Cependant, ce souhait est formulé de manière beaucoup moins volontariste dans le projet de loi d'orientation et de programmation pour la Justice, dont l'annexe indique seulement : « les conditions de transfert à l'administration pénitentiaire de missions nouvelles (surveillance des détenus hospitalisés et, plus généralement, gardes et escortes des détenus) feront l'objet d'une réflexion interministérielle ».
Pour regrettable qu'elle soit, cette discordance de rédaction illustre bien l'enjeu de cette réflexion interministérielle : il ne s'agit pas de déshabiller Pierre (l'administration pénitentiaire) pour rhabiller Paul (la police et la gendarmerie). Votre rapporteur pour avis a d'ailleurs souligné à quel point le manque de moyens du ministère de la Justice pesait sur l'efficacité et sur les conditions de travail des forces de sécurité intérieure.

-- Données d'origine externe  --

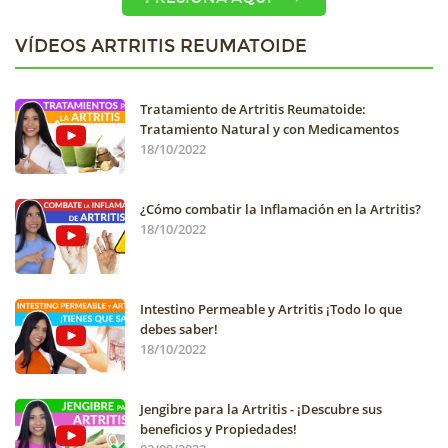
VÍDEOS ARTRITIS REUMATOIDE
Tratamiento de Artritis Reumatoide:
Tratamiento Natural y con Medicamentos
18/10/2022
¿Cómo combatir la Inflamación en la Artritis?
18/10/2022
Intestino Permeable y Artritis ¡Todo lo que
debes saber!
18/10/2022
Jengibre para la Artritis - ¡Descubre sus
beneficios y Propiedades!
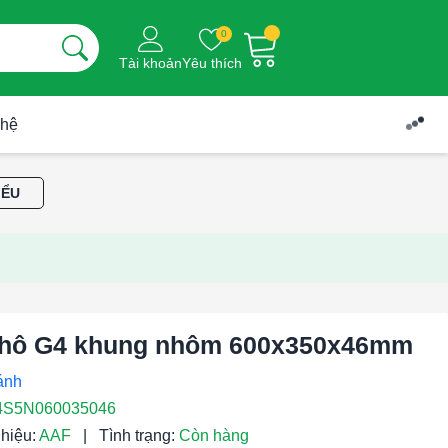
0
Tài khoản
Yêu thích
 hệ
IỂU
thô G4 khung nhôm 600x350x46mm
S5N060035046
hiệu:
AAF
|
Tình trạng:
Còn hàng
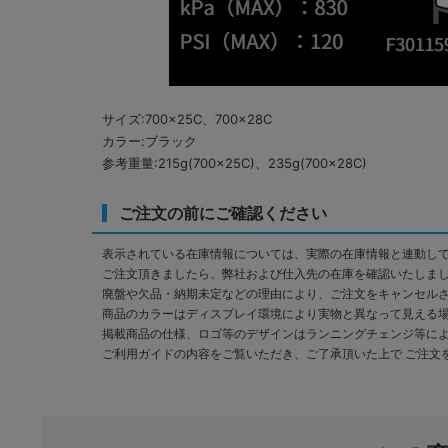
サイズ:700×25C、700×28C
カラー:ブラック
参考重量:215g(700×25C)、235g(700×28C)
ご注文の前にご確認ください
表示されている在庫情報については、実際の在庫情報と連動し
ご注文頂きましたら、弊社および仕入先の在庫を確認いたしま
廃盤や欠品・納期未定などの理由により、ご注文をキャンセル
商品のカラーはディスプレイ環境により実物と異なって見える
掲載商品の仕様、ロゴ等のデザインはランニングチェンジ等に
ご利用ガイドの内容をご覧いただき、ご了承頂いた上で ご注文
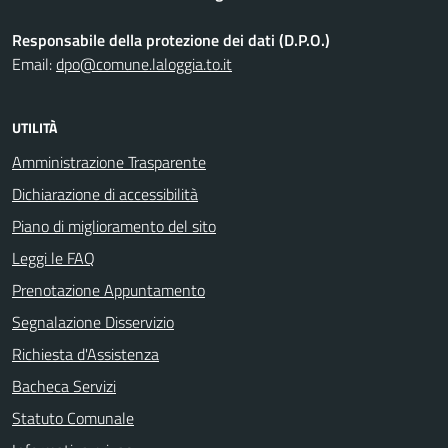
Responsabile della protezione dei dati (D.P.O.)
Email:
dpo@comune.laloggia.to.it
UTILITÀ
Amministrazione Trasparente
Dichiarazione di accessibilità
Piano di miglioramento del sito
Leggi le FAQ
Prenotazione Appuntamento
Segnalazione Disservizio
Richiesta d'Assistenza
Bacheca Servizi
Statuto Comunale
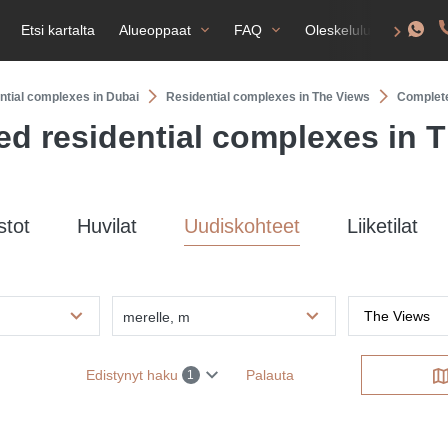
Etsi kartalta
Alueoppaat
FAQ
Oleskelulupa
ntial complexes in Dubai
Residential complexes in The Views
Complete
d residential complexes in 
stot
Huvilat
Uudiskohteet
Liiketilat
merelle, m
Edistynyt haku
Palauta
1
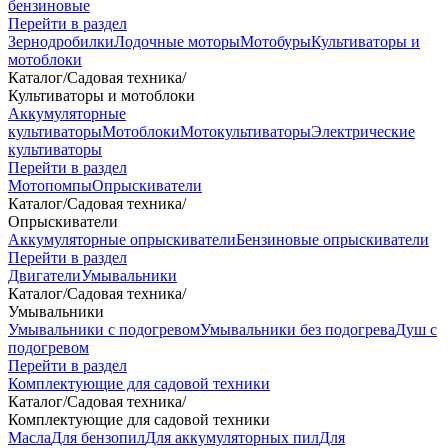
бензиновые
Перейти в раздел
Зернодробилки
Лодочные моторы
Мотобуры
Культиваторы и
мотоблоки
Каталог
/
Садовая техника
/
Культиваторы и мотоблоки
Аккумуляторные
культиваторы
Мотоблоки
Мотокультиваторы
Электрические
культиваторы
Перейти в раздел
Мотопомпы
Опрыскиватели
Каталог
/
Садовая техника
/
Опрыскиватели
Аккумуляторные опрыскиватели
Бензиновые опрыскиватели
Перейти в раздел
Двигатели
Умывальники
Каталог
/
Садовая техника
/
Умывальники
Умывальники с подогревом
Умывальники без подогрева
Душ с
подогревом
Перейти в раздел
Комплектующие для садовой техники
Каталог
/
Садовая техника
/
Комплектующие для садовой техники
Масла
Для бензопил
Для аккумуляторных пил
Для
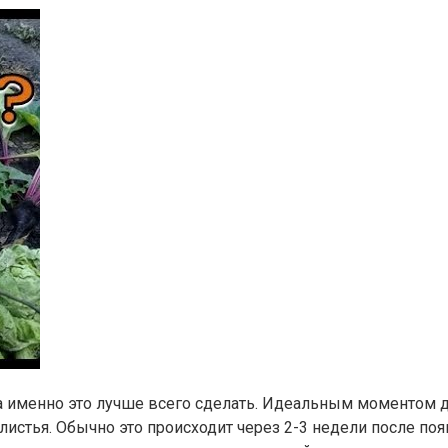
именно это лучше всего сделать. Идеальным моментом для
истья. Обычно это происходит через 2-3 недели после поя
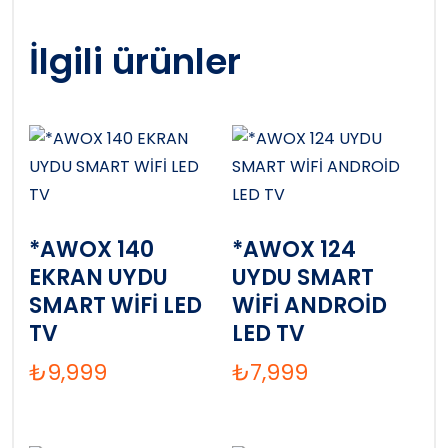
İlgili ürünler
*AWOX 140
*AWOX 124
EKRAN UYDU
UYDU SMART
SMART WİFİ LED
WİFİ ANDROİD
TV
LED TV
₺
9,999
₺
7,999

En conséquence, votre rapporteur souhaite :
- que des expériences de transfert à l'administration pénitentiaire de certaines opérations de transfèrement de détenus soient mises en place à l'échelle locale et accompagnées bien évidemment de moyens nouveaux spécifiques. Cette expérimentation , qui s'inscrirait parfaitement dans le cadre de la démarche préconisée par M. Jean-Pierre Raffarin, Premier ministre, lors de la déclaration de politique générale du gouvernement, devra notamment avoir pour objectif d'évaluer dans quelles mesure ce transfert est source d'économies et favorise un meilleur fonctionnement de la Justice ;
- que soit également étudiée et expérimentée l'externalisation du transfèrement des détenus les moins dangereux à des entreprises privées, comme c'est d'ailleurs déjà le cas dans certains pays étrangers ;
- que soient engagées des réformes de la procédure pénale visant à supprimer des obligations formelles qui ne concourent pas à la sauvegarde des droits de la défense, tout en nécessitant de nombreuses opérations de transfèrement ;
- enfin et surtout, que les magistrats acceptent davantage de tenir des audiences « foraines » , c'est à dire dans des lieux de Justice spécialement aménagés à l'intérieur des lieux de détention, ce qui leur permettrait par surcroît de mieux connaître l'état des prisons de leur ressort.